In "The Crucible" what would Elizabeth Proctor write in a letter to her condemned husband John Proctor?The letter should detail her grievances, any blame she might feel or it may express her...
In "The Crucible" what would Elizabeth Proctor write in a letter to her condemned husband John Proctor?
The letter should detail her grievances, any blame she might feel or it may express her beliefs and/or regrets.
The best source for ideas on this one can be found in the play itself, at the end of Act Four, when Elizabeth and John talk. In this poignant exchange between the two of them, John expresses a desire for forgiveness for what he has done. Elizabeth states,
"I have sins of my own to count. It needs a cold wife to prompt lechery...I counted myself so plain, so poorly made, no honest love could come to me."
In that vulnerable and touching confession, Elizabeth admits that she had been cold and unkind to her husband, and that certainly didn't help matters. She was cold and unkind because she was insecure; she thought she was too plain and unlovable to have his affection. Her own self-loathing drove her to turn from him.
If you look at that conversation as a guide for her letter, it will help a lot. I would start the letter off with general news of how she is doing in the jail, how her pregnancy is going. Then, move on to the topic of her feelings that she refers to above: how she regrets her behavior towards him, how she wishes she had been more kind. I would also have her express remorse for their lives that are lost, but also, as she does in real conversation in the play, try to offer him support in whatever decision he decides to make. Elizabeth, in the end of the play, doesn't force her will on him. Rather, she states,"As you will I would have it," and lets him go to the gallows, because he had chosen to do so. So, in the letter, I would have her express encouragement to him, coaxing him to trust himself and believe in himself to do the right thing.

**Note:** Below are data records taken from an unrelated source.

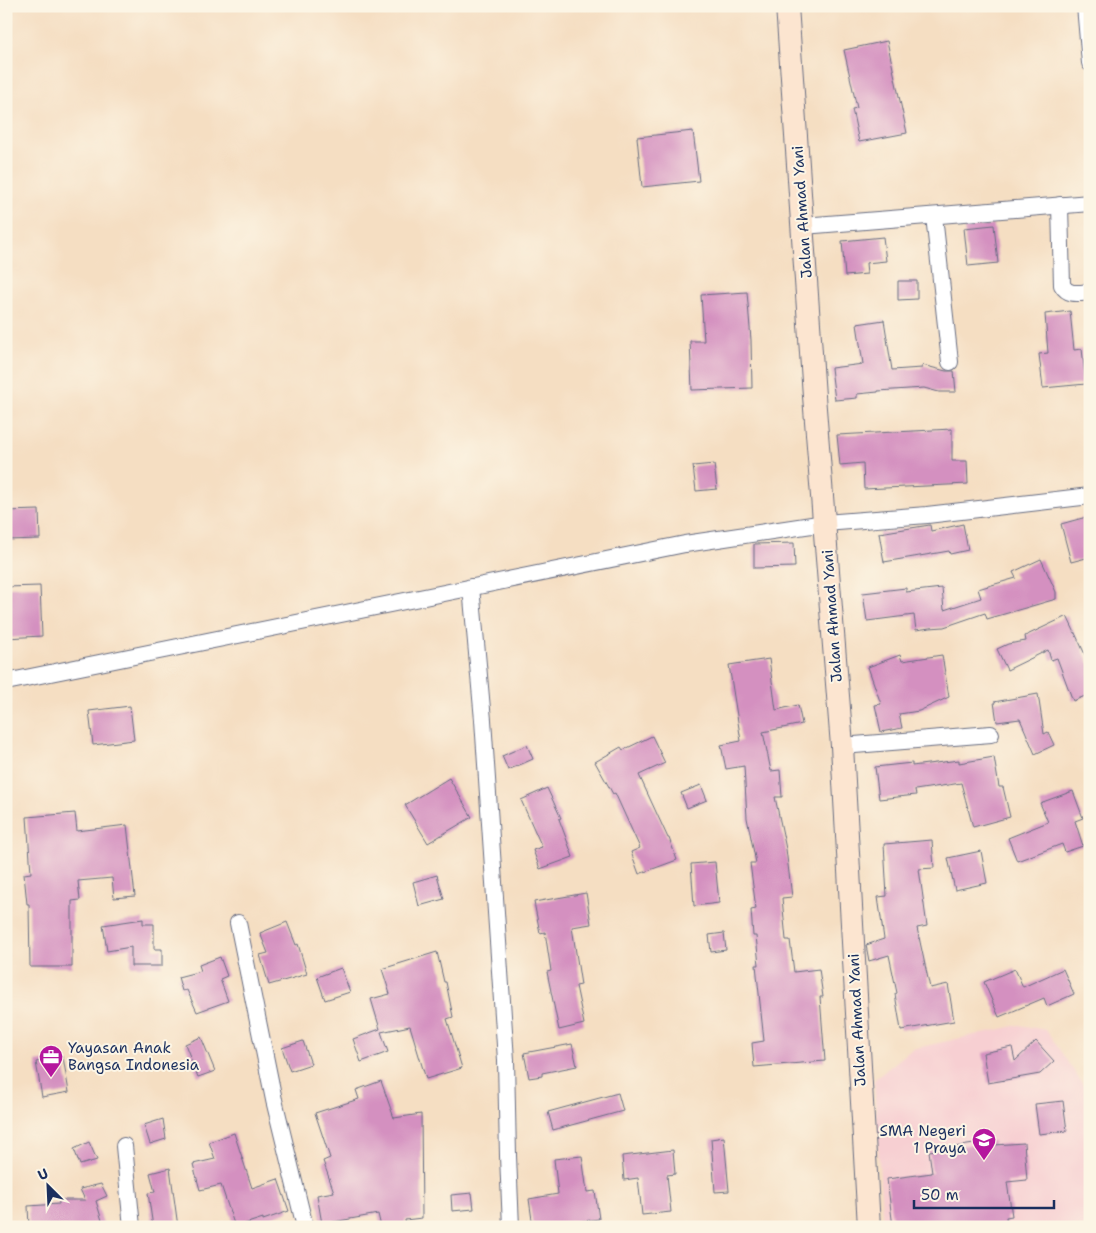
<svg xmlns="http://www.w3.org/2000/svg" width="1096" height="1233" font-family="'Shantell Sans',sans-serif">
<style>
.built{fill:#f7cfd2}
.building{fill:#d490c0}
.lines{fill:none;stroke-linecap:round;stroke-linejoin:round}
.street-casing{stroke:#676c81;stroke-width:18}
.secondary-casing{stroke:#676c81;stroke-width:24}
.street{stroke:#fff;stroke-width:16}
.secondary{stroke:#fce5d0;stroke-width:22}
.labels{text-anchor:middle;stroke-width:4;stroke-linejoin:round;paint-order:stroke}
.street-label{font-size:15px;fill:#1b2f5e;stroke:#fcf5e5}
.poi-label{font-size:15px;fill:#1b2f5e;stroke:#fcf5e5;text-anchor:start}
</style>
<rect width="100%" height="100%" fill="#fcf5e5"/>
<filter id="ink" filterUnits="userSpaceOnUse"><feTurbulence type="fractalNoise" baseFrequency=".02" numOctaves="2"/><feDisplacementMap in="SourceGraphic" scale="10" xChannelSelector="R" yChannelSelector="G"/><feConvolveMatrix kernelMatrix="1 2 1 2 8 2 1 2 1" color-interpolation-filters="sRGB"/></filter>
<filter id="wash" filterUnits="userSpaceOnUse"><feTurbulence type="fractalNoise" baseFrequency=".0096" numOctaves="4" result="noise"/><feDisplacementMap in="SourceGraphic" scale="20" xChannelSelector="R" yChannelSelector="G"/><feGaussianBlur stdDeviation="1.12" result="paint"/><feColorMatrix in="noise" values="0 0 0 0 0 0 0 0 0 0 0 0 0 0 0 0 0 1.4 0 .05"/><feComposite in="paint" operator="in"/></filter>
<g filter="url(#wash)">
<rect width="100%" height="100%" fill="#f5dec2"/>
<!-- built -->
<path class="built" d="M1019,1025l27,5 44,65v132h-207l-9,-147 38,-31z"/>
<g id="blocks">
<!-- building -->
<g class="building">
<path d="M887,41l20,92 -48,9 -7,-33 5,-1 -13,-58z"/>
<path d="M693,131l6,50 -57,6 -5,-50z"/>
<path d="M994,225l4,38 -30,3 -4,-38z"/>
<path d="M883,237l3,24 -20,2 1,11 -22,2 -3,-35z"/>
<path d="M898,281h19v18l-19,1z"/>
<path d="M747,292l4,48 1,48 -60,2 -2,-49h14l-3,-46z"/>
<path d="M1070,311l4,39 8,-1 4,35 -43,4 -4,-34 9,-1 -3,-39z"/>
<path d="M884,320l8,50 30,-2v-3l24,6h8l2,21h-17l-15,-4 -46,3v1l-21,2v4l-22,2 -4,-32 32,-4 -6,-40z"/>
<path d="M952,429v32h15l1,23 -104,5 -1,-26 -23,2 -3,-30z"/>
<path d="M714,464l3,25 -21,2 -3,-25z"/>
<path d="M39,510l1,29 -34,1v-29z"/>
<path d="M1090,516v41l-19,5 -10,-38z"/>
<path d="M963,524l5,26 -18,4 -1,-3 -65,11 -5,-29 51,-8 1,6z"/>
<path d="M794,543l1,24 -41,1v-24z"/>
<path d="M1041,559l15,33v7l-69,20 -2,-6 -41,14 -14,1 -14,2 -2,-15 -47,6 -4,-28 43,-5v4l36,-4 2,22 37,-12 -3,-9 38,-11 -3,-6z"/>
<path d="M40,586l2,50 -36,2v-51z"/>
<path d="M1067,616l23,49v29l-17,7 -16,-43 -6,2 -3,-10 -41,20 -10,-21 11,-5 18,-3 -1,-5z"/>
<path d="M900,655l2,6 40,-6 7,42 -30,14 -20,3 3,14 -21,4 -6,-27 6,-1 -13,-37z"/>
<path d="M769,659l7,51 22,-5 4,19 -39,8 8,39 9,-1 2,27h-7l11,52 6,48 -10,1 4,42h4l4,32 25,-3 4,28h-3l5,64 -71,6 -2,-24 12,-2 -8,-76h3l-3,-29h-3l-2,-26 5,-1 -6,-46h6l-9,-45 -3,-52 -18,3 -5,-24 20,-4 -12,-76z"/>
<path d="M1038,694l6,40 4,-2 6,13 -19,9 -15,-35 -23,3 -3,-20z"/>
<path d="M130,706l4,34 -41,5 -4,-34z"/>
<path d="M652,736l13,27 -26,12 29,63h1l8,22 -38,14 -8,-22 9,-4 -25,-55 -2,1 -18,-32 26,-15 2,3z"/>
<path d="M527,745l6,14 -25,11 -6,-14z"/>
<path d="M994,757l5,30h4l7,30 -37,10 -12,-44 -46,7 1,5 -37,4 -4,-32 37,-4v3l47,-6v3z"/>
<path d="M449,778l23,39 -44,26 -23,-38z"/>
<path d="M701,785l6,15 -20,8 -6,-15z"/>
<path d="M547,788l14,30 -2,1 14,38 -33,12 -7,-19 9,-3 -21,-47z"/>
<path d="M1073,791l10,27 -8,3 8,25 -18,6 -3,-8 -45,17 -9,-23 40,-16 -8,-19z"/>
<path d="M75,813l2,18 50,-6 8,71 -21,2 -2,-20 -34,3 2,19 -8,1v66h-42l-1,-63h-2l-3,-30 7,-1 -4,-56z"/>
<path d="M932,840l2,28 -15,1 8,57 -10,2 13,60 18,-4 6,37 -53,9 -6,-36 2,-1 -8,-38 -20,6 -3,-16 18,-6 -6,-42 9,-1 -3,-52z"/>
<path d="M981,851l6,32 -32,7 -7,-32z"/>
<path d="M715,862l4,41 -25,3 -3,-42z"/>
<path d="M437,875l7,24 -25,7 -6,-24z"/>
<path d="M586,893l5,31 -19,3 9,58 -5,1 8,38 -25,6 -12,-58 4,-1 -6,-39 -5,1 -6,-31z"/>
<path d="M143,919v5h11v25h8v17h-31v-19l-24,4 -4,-26z"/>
<path d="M287,922l9,23 2,-1 9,30 -38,11 -9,-30 8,-2 -8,-20z"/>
<path d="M724,933l2,17 -15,2 -2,-17z"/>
<path d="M437,952l7,30h2l7,35 -6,2 15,49 -36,11 -16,-53 -29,6 7,20 -27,10 -8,-23 27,-10 -9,-30 19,-5 -8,-25z"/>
<path d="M220,957l7,19 -7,3 8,22 -31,11 -10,-22 -5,1 -4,-14 23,-6 -2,-6z"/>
<path d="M341,968l9,24 -25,8 -8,-23z"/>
<path d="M1015,969l8,18 40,-18 11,25 -27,12 -3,-8 -45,19 -15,-35z"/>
<path d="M201,1037l14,34 -17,6 -13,-33z"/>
<path d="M303,1041l8,23 -21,7 -8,-23z"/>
<path d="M1036,1041l18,20 -14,13 -52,9 -5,-30 29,-6 3,14z"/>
<path d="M572,1044l5,22 -35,7v3l-13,2 -5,-25z"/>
<path d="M63,1057l6,35 -27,5 -6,-35z"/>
<path d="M381,1081l13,37 27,-4 1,104 -17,2 1,7h-25l-3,-13 -56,10 -5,-29 17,-3 -11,-31 7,-3 -15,-45 44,-14 -3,-9z"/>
<path d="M618,1093l5,18 -70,19 -5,-18z"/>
<path d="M1063,1101l4,30 -28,3 -4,-30z"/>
<path d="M163,1119l3,20 -16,5 -6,-19z"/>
<path d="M234,1133l18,55 26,-9 11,32 -26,9v-2l-28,9 -14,-42 -21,5 -7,-26 22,-5 -6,-17z"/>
<path d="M724,1137l5,54 -14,1 -4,-53z"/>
<path d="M993,1141l1,4 30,-2 3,37 -20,2 5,34 -6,1 1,10h-114l-6,-48 45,-6 -3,-22z"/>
<path d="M89,1142l8,18 -17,5 -6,-16z"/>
<path d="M673,1150l2,24 -8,1 4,37 -29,3 -4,-37 -14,2 -2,-24z"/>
<path d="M582,1156l5,36 8,-1 4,28 -47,6v2h-19l-4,-28 29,-5 -4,-35z"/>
<path d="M170,1168l8,59h-25l-5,-34 7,-1 -5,-19z"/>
<path d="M101,1184l6,12 -11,5 8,26h-75l-1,-21 31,-2v-4h26l-5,-11z"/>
<path d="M472,1193l2,16 -22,2 -1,-16z"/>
</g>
</g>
</g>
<g filter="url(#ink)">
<use href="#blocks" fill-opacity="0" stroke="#676c81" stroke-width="1"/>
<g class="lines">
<defs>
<g id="street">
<path d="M1085,6l5,57"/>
<path d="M1060,205l2,80c6,11 17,8 28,7"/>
<path d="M934,216l16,146"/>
<path d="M803,226l287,-23"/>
<path d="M471,587l12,133 23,340 2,96 3,71"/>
<path d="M6,682l679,-138 140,-21 102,-8 163,-19"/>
<path d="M842,746l149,-12"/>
<path d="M238,923l36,177 31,127"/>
<path d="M124,1146l8,81"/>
</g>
<path id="secondary" d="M787,6l27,390 28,350 27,481"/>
</defs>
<!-- street casing -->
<use href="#street" class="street-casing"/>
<!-- secondary casing -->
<use href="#secondary" class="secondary-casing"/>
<!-- street -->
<use href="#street" class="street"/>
<!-- secondary -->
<use href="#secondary" class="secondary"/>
</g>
</g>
<!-- icons -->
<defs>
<symbol id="office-pin" viewBox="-11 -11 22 30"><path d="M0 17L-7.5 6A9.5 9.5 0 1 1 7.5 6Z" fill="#b5179e" stroke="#fcf5e5"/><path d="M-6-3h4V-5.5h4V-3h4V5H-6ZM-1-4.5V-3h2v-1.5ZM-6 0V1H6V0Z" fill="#fff"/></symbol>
<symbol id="school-pin" viewBox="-11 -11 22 30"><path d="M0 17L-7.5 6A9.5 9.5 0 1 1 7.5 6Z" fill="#b5179e" stroke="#fcf5e5"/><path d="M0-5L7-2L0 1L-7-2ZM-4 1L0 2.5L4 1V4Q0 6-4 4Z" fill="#fff"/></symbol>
</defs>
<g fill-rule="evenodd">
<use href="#office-pin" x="37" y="1043" width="28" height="38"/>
<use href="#school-pin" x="970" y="1126" width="28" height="38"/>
</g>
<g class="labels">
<!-- street labels -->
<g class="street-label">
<text transform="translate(802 212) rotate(-94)" y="5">Jalan Ahmad Yani</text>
<text transform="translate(832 616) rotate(-94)" y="5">Jalan Ahmad Yani</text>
<text transform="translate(857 1020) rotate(-93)" y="5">Jalan Ahmad Yani</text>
</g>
<!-- poi labels -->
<g class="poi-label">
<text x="68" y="1053">Yayasan Anak<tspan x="68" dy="17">Bangsa Indonesia</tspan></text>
<text x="966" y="1136" text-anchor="end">SMA Negeri<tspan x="966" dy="17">1 Praya</tspan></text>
</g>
</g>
<!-- margin -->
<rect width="1096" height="1233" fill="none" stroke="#fcf5e5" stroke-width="25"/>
<!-- north arrow -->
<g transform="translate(48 1186) rotate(336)" stroke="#fcf5e5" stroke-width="4" paint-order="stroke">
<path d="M0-4L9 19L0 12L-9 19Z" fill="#1b2f5e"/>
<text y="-8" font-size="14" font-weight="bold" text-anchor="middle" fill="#1b2f5e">U</text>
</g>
<!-- scale -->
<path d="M914 1200v8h140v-8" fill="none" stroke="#1b2f5e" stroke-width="2.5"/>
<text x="921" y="1200" font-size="15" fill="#1b2f5e" stroke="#fcf5e5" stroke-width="4" paint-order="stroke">50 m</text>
</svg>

I hope that those thoughts help a bit; it's an interesting assignment, and gratefully, the play provides a lot of clues as to what was on her mind during those hard times in prison. Good luck!
In such a letter, Elizabeth Proctor might also address the event that turned the tides of the court against John: when she lied in court about her reason for dismissing Abigail Williams from their service. This is information that would have completely discredited Abigail and could possibly have ended the whole debacle of the trials.
We know that Elizabeth fired Abigail because the girl was having an affair with her husband. John told the truth to the court about Abigail despite the damage it might do to his reputation. He promised Deputy Governor Danforth that Elizabeth could not lie and that she would verify his story, so Danforth questioned Elizabeth without allowing her to speak with John first, in order to test her. In fact, he did so in front of John, with John's back turned.
Elizabeth, after what seems like a good deal of agonizing over the matter, does eventually lie to Danforth, telling him that she fired Abigail only because the girl didn't please her; she wants to protect her husband's reputation so badly that she values it over even her own honesty. This lie seems to confirm Danforth's suspicions that John is dishonest (which he is not), and when John tells Elizabeth that he'd told the court the truth, her utterance of "Oh, God!" shows her own pain and regret. I imagine that she would explain to him why she lied this one time when he knew that "In her life . . . she have never lied."